Microscopic pieces of plastic have infiltrated tap water systems around the world, according to new research on worldwide water systems.

According to Orb Media, a non-profit data journalism newsroom in Washington, 83 percent of the tap  water sampled globally was contained with microscopic plastic particles.

The U.S. had the highest contamination rate at 94 percent, and water sampled from Europe to India and in parts of the Middle East had plastic contamination above 70 percent, according to the Orb study.

Sites sampled in the U.S. included "Congress buildings, the U.S. Environmental Protection Agency headquarters and Trump Towers," the Guardian reported.

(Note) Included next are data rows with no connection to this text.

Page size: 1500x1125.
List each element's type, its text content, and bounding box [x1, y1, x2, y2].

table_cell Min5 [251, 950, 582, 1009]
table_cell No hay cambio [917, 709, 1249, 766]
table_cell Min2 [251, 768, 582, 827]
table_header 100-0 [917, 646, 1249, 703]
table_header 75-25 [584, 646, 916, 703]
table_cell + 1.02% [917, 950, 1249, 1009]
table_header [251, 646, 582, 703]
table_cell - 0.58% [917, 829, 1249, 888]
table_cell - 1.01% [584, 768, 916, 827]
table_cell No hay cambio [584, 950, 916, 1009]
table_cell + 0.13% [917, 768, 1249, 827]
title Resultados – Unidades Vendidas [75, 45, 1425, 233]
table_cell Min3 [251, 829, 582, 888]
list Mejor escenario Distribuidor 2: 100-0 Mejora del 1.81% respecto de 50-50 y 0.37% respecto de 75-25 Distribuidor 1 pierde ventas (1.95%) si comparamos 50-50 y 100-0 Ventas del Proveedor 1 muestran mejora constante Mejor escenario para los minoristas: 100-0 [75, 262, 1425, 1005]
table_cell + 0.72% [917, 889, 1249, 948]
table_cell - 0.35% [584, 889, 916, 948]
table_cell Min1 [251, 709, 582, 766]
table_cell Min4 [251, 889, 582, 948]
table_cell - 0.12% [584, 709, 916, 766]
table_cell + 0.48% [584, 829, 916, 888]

Most research to this point has concentrated on massive plastic garbage patches in the world's oceans, and the impact of tiny pieces of plastic from those huge patches on marine life, which people then eat. But the impact of drinking microplastic particles on humans is still unknown.

"We have enough data from looking at wildlife, and the impacts that it's having on wildlife, to be concerned," Dr Sherri Mason, a microplastic expert at the State University of New York in Fredonia, and a supervisor on the study for Orb, told the Guardian.

“If it’s impacting [wildlife], then how do we think that it’s not going to somehow impact us?”

Researchers don't know exactly how the tiny pieces of plastic are entering the water tables that cities use for tap water, but tons of plastic fibers from clothes discharged in wastewater, mishandled plastic waste, synthetic fibers in the atmosphere, tire dust washed into storm drains and streams are a few of the possible ways such large-scale contamination could be occurring.

According to a 2013 report, 300 million tons of plastic is produced worldwide every year, and millions of tons end up in the oceans and landfills.

Only about 10 percent of consumer plastic was recycled in 2012, according to the Worldwatch Institute.